Personal information
- Full name: Gary Thoroughgood
- Born: Sydney, New South Wales, Australia

Playing information
- Position: Second-row
Club
| Years | Team | Pld | T | G | FG | P |
| 1972–78 | Manly-Warringah | 80 | 12 | 0 | 0 | 36 |
- Source: As of 5 April 2019

= Gary Thoroughgood =

Australian rugby league footballer

Gary Thoroughgood also known as "Garry Thoroughgood" is an Australian former rugby league footballer who played in the 1970s. He played for Manly-Warringah the New South Wales Rugby League (NSWRL) competition.

==Background==
Thoroughgood was born in Sydney, New South Wales, Australia. He played his junior rugby league with Harbord United before being graded by Manly.

==Playing career==
Thoroughgood made his first grade debut in 1972. Over the next couple of seasons, Thoroughgood was mainly used as a reserve or featured in the occasional game for Manly but was selected to play for the club in their 1975 finals campaign.

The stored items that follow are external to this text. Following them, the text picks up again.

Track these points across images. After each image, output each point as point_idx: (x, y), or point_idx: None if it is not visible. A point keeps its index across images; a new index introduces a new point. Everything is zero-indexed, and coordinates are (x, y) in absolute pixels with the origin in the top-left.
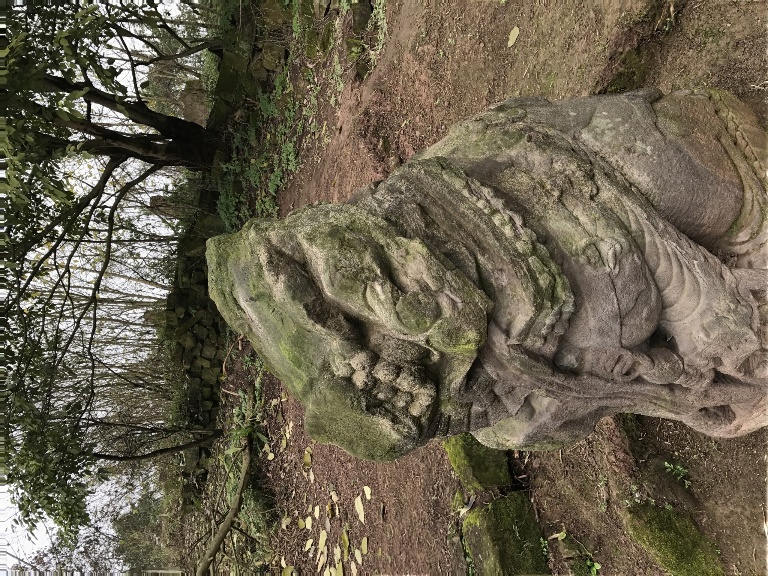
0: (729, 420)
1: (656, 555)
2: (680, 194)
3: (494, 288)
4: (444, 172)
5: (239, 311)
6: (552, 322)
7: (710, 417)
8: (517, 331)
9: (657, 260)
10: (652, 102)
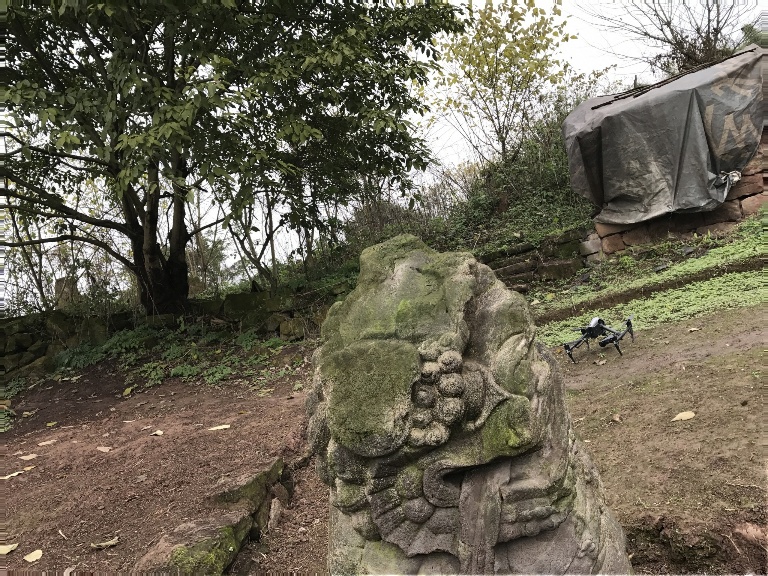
0: None
1: None
2: None
3: None
4: None
5: (390, 268)
6: (540, 513)
7: None
8: (518, 488)
9: None
10: (626, 548)
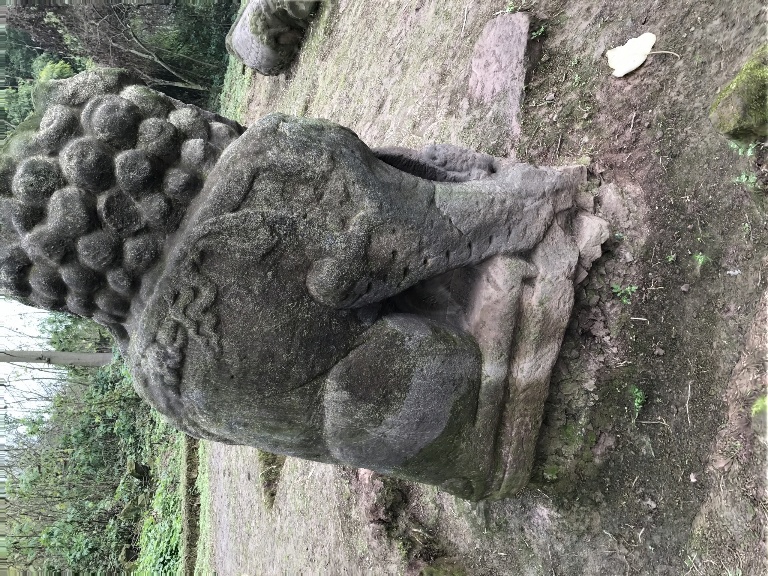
0: None
1: (764, 47)
2: None
3: None
4: None
5: None
6: None
7: None
8: None
9: None
10: None
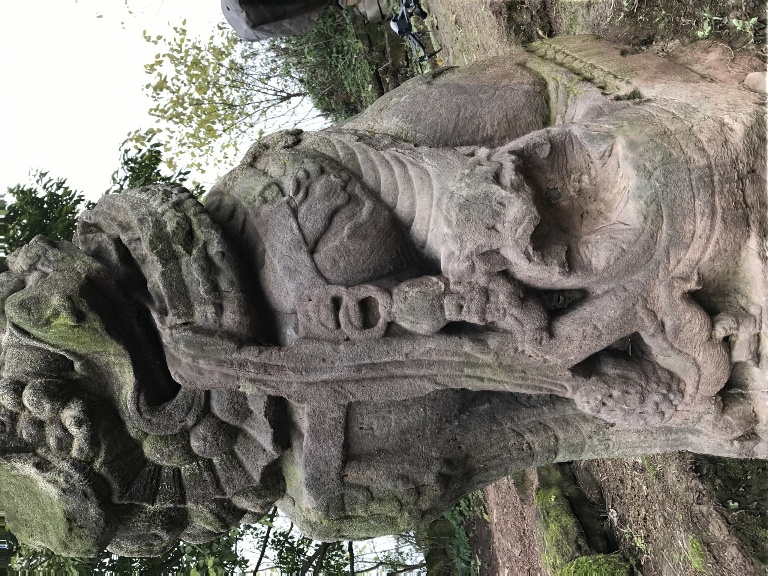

In 1976, Manly claimed the minor premiership and reached the grand final against the Parramatta Eels who were playing in their first ever grand final. Thoroughgood was selected to play from the bench. In the grand final itself, Parramatta went into half time level with Manly at 7–7. In the second half and with 10 minutes remaining, Parramatta made a play to the right hand side of the field and the ball eventually reached Neville Glover. With the try line wide open, Glover dropped the ball over the line which would have given Parramatta the match winning try. In the final five minutes Manly held on after a Parramatta onslaught to win the premiership 13–10.

Thoroughgood played with Manly up until the end of the 1978 season before retiring.